Frans et alArticle examined the association between advancing paternal age and bipolar disorder in a nationwide nested case-control study based on Swedish registers. Advancing paternal age monotonously increased the risk of bipolar disorder in the offspring and the paternal age effect was even more pronounced in patients with an early disorder onset.

Using tract-based spatial statistics, Versace et alArticle examined fractional anisotropy (FA) longitudinal and radial diffusivities in the white matter skeleton of individuals with bipolar disorder and healthy controls. They found greater FA in the left orbitomedial prefrontal cortex and reduced FA in the right orbitomedial prefrontal cortex in individuals with bipolar disorder vs healthy controls. This abnormal right-left asymmetry may represent a biological mechanism for mood dysregulation in bipolar disorder.

Miklowitz et alArticle examined the effectiveness of family-focused therapy and medications in 58 adolescents recovering from an episode of bipolar spectrum disorder.
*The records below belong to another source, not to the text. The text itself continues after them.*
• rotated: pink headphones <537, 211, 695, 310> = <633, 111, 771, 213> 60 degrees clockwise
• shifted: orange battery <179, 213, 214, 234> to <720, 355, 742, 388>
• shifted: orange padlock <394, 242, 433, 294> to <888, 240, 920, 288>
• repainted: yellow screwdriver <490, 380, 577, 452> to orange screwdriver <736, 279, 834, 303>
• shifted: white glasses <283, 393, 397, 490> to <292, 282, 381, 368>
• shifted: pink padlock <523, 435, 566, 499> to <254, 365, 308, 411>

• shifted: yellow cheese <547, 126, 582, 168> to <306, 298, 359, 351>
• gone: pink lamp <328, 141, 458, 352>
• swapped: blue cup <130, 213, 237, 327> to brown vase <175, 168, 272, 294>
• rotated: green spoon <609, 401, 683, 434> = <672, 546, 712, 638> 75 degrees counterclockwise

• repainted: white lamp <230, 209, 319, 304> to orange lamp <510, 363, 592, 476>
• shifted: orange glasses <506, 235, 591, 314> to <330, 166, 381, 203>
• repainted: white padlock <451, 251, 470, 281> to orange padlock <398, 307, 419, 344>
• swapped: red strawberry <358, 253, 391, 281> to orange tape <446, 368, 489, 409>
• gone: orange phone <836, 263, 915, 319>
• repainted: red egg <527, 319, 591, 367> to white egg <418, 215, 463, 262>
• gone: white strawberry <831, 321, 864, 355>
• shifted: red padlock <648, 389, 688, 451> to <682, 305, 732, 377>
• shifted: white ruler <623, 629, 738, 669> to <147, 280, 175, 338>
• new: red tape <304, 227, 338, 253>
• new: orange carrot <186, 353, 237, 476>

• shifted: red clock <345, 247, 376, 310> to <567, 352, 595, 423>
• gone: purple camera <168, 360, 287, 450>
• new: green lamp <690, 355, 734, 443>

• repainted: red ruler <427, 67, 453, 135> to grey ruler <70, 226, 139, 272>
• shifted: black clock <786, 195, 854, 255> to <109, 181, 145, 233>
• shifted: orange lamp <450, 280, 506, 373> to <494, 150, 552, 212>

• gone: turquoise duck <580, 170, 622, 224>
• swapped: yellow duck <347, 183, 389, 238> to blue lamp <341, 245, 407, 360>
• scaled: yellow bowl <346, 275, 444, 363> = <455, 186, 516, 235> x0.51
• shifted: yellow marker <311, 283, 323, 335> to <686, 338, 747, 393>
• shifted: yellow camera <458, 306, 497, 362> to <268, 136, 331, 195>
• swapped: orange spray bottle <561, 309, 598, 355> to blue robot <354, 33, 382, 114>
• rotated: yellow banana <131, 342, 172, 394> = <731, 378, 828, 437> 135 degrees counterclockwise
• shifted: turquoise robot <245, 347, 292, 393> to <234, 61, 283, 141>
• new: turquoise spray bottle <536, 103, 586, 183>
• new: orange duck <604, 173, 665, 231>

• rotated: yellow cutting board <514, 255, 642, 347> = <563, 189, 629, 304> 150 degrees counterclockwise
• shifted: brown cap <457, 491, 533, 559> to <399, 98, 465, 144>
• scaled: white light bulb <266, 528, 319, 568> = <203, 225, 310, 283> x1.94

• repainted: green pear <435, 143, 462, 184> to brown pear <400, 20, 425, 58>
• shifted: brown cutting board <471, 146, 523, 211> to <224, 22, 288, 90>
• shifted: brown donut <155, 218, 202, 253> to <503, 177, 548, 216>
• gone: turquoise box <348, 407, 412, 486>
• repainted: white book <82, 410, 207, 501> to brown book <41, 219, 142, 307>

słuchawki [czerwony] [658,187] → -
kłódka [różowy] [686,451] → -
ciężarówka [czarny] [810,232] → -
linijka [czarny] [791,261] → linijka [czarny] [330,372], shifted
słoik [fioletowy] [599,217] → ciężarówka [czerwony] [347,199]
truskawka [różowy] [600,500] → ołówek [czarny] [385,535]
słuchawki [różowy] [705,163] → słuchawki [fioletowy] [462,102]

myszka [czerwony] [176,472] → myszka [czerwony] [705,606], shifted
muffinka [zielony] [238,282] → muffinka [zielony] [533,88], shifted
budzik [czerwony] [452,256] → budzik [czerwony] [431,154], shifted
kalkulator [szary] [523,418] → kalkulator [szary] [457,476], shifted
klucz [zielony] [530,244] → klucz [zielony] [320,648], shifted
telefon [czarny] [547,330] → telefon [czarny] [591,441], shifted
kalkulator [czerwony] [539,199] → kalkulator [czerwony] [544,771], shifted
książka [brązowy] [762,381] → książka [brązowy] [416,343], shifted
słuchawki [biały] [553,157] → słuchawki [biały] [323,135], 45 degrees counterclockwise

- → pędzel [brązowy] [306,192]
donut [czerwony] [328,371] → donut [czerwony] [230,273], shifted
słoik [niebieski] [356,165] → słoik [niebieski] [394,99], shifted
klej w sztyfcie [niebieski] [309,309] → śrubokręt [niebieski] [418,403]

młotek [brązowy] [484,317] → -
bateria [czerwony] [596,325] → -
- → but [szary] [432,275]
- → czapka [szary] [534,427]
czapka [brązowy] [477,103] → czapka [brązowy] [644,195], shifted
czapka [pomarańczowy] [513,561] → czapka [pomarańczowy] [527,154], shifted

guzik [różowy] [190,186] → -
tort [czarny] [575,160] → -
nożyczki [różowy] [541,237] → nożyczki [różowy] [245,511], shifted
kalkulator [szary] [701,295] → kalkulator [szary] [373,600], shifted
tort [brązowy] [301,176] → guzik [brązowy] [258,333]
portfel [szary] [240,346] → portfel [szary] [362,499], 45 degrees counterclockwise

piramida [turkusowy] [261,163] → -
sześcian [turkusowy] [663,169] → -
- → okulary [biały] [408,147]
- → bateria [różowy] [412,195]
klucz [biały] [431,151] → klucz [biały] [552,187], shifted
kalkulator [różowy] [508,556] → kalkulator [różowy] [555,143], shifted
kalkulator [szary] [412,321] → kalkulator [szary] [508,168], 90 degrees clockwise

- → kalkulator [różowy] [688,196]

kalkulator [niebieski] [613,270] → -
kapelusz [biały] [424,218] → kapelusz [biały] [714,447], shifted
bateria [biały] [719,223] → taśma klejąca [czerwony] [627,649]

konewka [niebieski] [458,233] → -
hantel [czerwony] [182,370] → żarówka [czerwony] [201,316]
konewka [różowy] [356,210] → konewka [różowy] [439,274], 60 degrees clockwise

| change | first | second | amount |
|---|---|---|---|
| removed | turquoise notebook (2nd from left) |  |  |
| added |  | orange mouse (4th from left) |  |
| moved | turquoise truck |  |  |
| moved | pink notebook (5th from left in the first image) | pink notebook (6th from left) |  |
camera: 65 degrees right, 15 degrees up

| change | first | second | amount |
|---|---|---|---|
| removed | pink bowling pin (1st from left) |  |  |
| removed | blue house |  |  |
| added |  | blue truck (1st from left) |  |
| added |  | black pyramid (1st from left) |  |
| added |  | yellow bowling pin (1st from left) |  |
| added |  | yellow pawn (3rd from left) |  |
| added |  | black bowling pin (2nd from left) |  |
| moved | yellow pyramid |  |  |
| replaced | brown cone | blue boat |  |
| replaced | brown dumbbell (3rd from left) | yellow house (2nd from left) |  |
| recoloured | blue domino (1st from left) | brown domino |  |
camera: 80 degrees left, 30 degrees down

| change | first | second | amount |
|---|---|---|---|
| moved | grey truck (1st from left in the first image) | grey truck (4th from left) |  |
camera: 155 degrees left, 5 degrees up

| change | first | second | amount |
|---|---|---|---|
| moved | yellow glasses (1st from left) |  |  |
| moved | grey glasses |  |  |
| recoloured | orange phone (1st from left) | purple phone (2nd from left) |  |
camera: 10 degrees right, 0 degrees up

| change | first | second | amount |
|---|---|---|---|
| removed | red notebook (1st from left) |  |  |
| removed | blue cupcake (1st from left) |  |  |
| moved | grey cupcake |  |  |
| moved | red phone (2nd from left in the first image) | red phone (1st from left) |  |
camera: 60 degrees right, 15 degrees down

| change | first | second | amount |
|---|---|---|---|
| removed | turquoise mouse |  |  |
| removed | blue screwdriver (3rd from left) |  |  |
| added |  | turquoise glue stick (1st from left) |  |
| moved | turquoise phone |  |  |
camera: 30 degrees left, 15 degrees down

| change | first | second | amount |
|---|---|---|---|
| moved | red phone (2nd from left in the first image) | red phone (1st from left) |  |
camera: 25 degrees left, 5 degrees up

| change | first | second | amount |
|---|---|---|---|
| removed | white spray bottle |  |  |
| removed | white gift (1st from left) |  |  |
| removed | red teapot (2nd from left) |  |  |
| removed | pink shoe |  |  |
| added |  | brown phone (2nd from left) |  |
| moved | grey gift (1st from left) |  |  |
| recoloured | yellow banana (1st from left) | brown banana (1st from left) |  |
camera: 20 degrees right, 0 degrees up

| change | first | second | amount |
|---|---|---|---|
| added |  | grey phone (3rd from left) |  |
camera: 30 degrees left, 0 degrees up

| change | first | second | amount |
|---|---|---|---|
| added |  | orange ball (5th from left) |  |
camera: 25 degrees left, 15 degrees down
Adolescent patients who were randomly assigned to 21 sessions of family-focused therapy and pharmacotherapy recovered from their baseline depression symptoms faster, spent fewer weeks in depressive episodes, and had fewer severe depression symptoms over 2 years than patients assigned to 3 sessions of psychoeducation and pharmacotherapy.

Van den Oord et alArticle tested 420 000 genetic markers for their association with neuroticism in a sample of 1227 healthy subjects. The 60 most promising markers were subsequently genotyped in a replication sample comprising 1880 healthy subjects. The most promising results were for the MAMDC1 gene, where associations involved exactly the same markers and direction of effects.

Praschak-Rieder et alArticle investigated the relationship between regional serotonin transporter (5-HTT) binding and season using carbon 11–labeled 3-amino-4-(2-dimethylaminomethyl-phenylsulfanyl)-benzonitrile positron emission tomography in humans. During the darker months of the year, 5-HTT binding was elevated relative to the brighter months of the year. Since higher 5-HTT density is associated with lower synaptic serotonin levels, regulation of 5-HTT density by season is a mechanism that may explain seasonal changes in mood and behavior.

Using data collected at ages 6, 11, and 17 years on stratified samples of urban and suburban children, Bohnert and BreslauArticle found that low-birth-weight children have modest excesses of externalizing and internalizing disturbances compared with normal-birth-weight children. An increased risk of attention disturbance was associated with low birth weight only in urban children. Low birth weight effects on psychiatric disturbance were stable through the period of school attendance.

In a study of young children (N = 101, aged 18.8-45.0 months), Hoeft et alArticle show that voxel-wise multivariate morphometric patterns classify fragile X syndrome from typically developing and idiopathic developmentally delayed controls with more than 90% prediction accuracy. These findings demonstrate the feasibility and clinical importance of examining detailed spatial patterns of healthy and atypical brain development.